This post is a continuation to my previous post on changes to the Information Architecture in recent times with the advances in Big Data management.
This post discusses the 2 common approaches to implementing Big Data in organizations which accommodate Big Data in existing Information Management framework. The two approaches are Knowledge pooling and Knowledge stripping. There are pros and cons to both approaches which needs to be determined based on the companies information needs and the risk they are willing to take.
Knowledge Stripping
This is a more conservative approach for getting quick return on the business investments. This is also the approach that companies take who are not convinced with the arguments on the value of Big Data until they see the returns. The approach suggests identifying data sources for the specific business problems being addressed and then loading them into the discovery sandbox where more analysis and manipulation can be performed.
Knowledge Pooling
This is a more radical approach to integrating Big Data to the existing IM framework. This approach is sometimes referred as “Built it and they will come”, since you build the hadoop cluster and populate it with all the data that you have. Most of the business problems can be addressed by the cluster as the data needed might already be there. The rest of the tasks of analyzing the data, building a model of some type and then deploying the knowledge to inbound channels as appropriate are pretty much the same as the Knowledge Stripping method, but there are some differences in subsequent deployment steps.
Though the data has been deployed in different technologies ( Hadoop) we need to consider the pool of data to be part of the Foundation Layer of the DW, since logically they complement the strong typed data with the weakly typed data.

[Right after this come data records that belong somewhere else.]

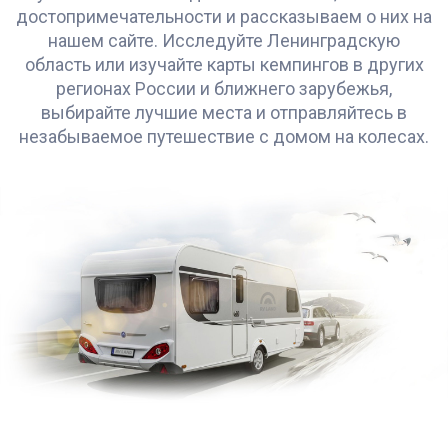
достопримечательности и рассказываем о них на
нашем сайте. Исследуйте Ленинградскую
область или изучайте карты кемпингов в других
регионах России и ближнего зарубежья,
выбирайте лучшие места и отправляйтесь в
незабываемое путешествие с домом на колесах.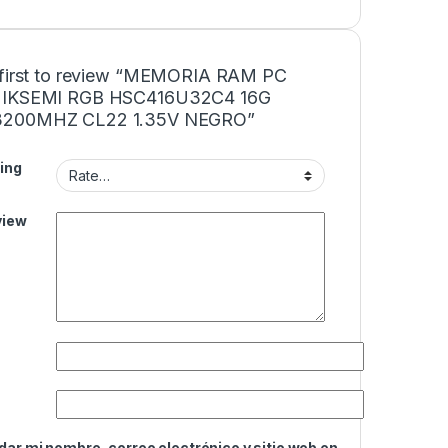
 first to review “MEMORIA RAM PC
HIKSEMI RGB HSC416U32C4 16G
200MHZ CL22 1.35V NEGRO”
ing
view
ar mi nombre, correo electrónico y sitio web en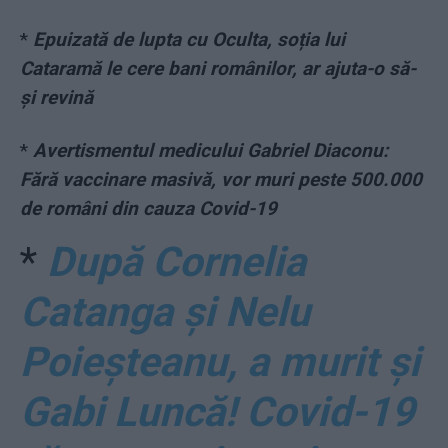
*
Epuizată de lupta cu Oculta, soția lui
Cataramă le cere bani românilor, ar ajuta-o să-
și revină
*
Avertismentul medicului Gabriel Diaconu:
Fără vaccinare masivă, vor muri peste 500.000
de români din cauza Covid-19
*
După Cornelia
Catanga și Nelu
Poieșteanu, a murit și
Gabi Luncă! Covid-19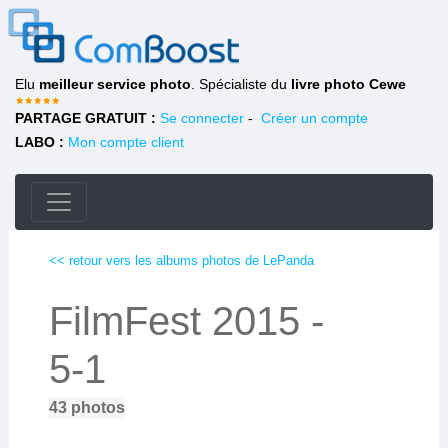
Elu
meilleur service photo
. Spécialiste du
livre photo Cewe
PARTAGE GRATUIT :
Se connecter
-
Créer un compte
LABO :
Mon compte client
<< retour vers les albums photos de LePanda
FilmFest 2015 -
5-1
43
photos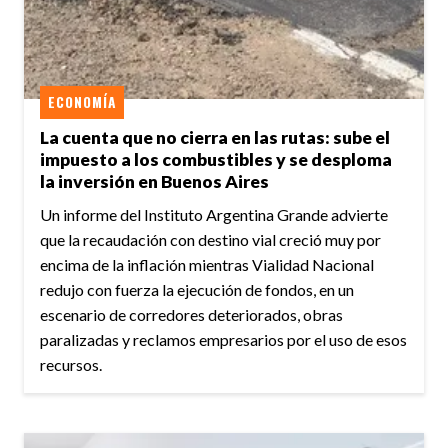
ECONOMÍA
La cuenta que no cierra en las rutas: sube el
impuesto a los combustibles y se desploma
la inversión en Buenos Aires
Un informe del Instituto Argentina Grande advierte
que la recaudación con destino vial creció muy por
encima de la inflación mientras Vialidad Nacional
redujo con fuerza la ejecución de fondos, en un
escenario de corredores deteriorados, obras
paralizadas y reclamos empresarios por el uso de esos
recursos.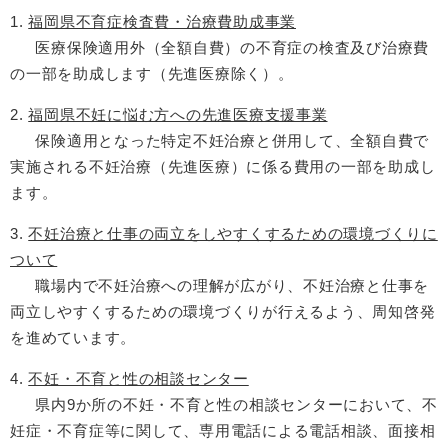
1.
福岡県不育症検査費・治療費助成事業
医療保険適用外（全額自費）の不育症の検査及び治療費
の一部を助成します（先進医療除く）。
2.
福岡県不妊に悩む方への先進医療支援事業
保険適用となった特定不妊治療と併用して、全額自費で
実施される不妊治療（先進医療）に係る費用の一部を助成し
ます。
3.
不妊治療と仕事の両立をしやすくするための環境づくりに
ついて
職場内で不妊治療への理解が広がり、不妊治療と仕事を
両立しやすくするための環境づくりが行えるよう、周知啓発
を進めています。
4.
不妊・不育と性の相談センター
県内9か所の不妊・不育と性の相談センターにおいて、不
妊症・不育症等に関して、専用電話による電話相談、面接相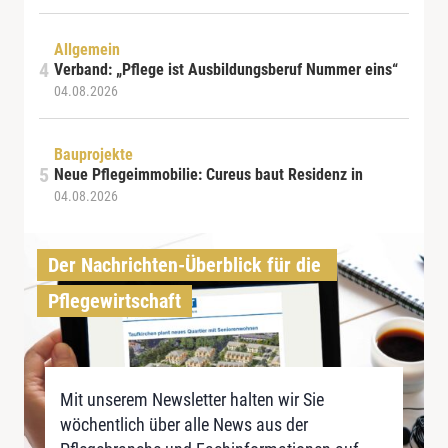
Allgemein
Verband: „Pflege ist Ausbildungsberuf Nummer eins“
04.08.2026
Bauprojekte
Neue Pflegeimmobilie: Cureus baut Residenz in
04.08.2026
Der Nachrichten-Überblick für die 
Pflegewirtschaft
Mit unserem Newsletter halten wir Sie
wöchentlich über alle News aus der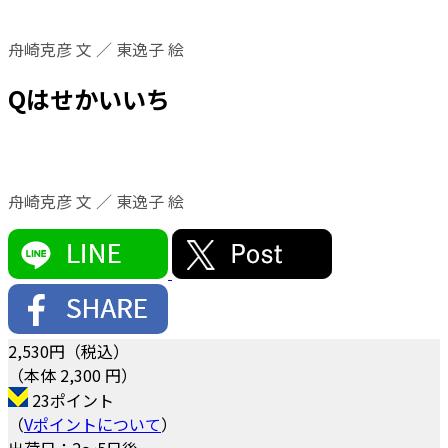
舟崎克彦 文 ／ 東逸子 絵
Qはせかいいち
舟崎克彦 文 ／ 東逸子 絵
2,530
円（税込）
（本体 2,300 円）
23ポイント
（
Vポイントについて
）
出荷日：2～5日後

This is followed by adding any new data that was used by the analysis either to the relation store if the data is strongly typed or to the Hadoop cluster if the data is weakly typed. The data then is optimized for production environment and feed to the Warehouse through standard ETL. And Finally the data becomes a part of the Access and Performance Layer which can be used for reporting as usual.
Conclusions
The new reference architecture for Information Management is a very good reference for future Warehouse implementations and Big Data needs, as it truly defines the evolution of DW systems and provides a way to avoid failures in DW and BigData implementations.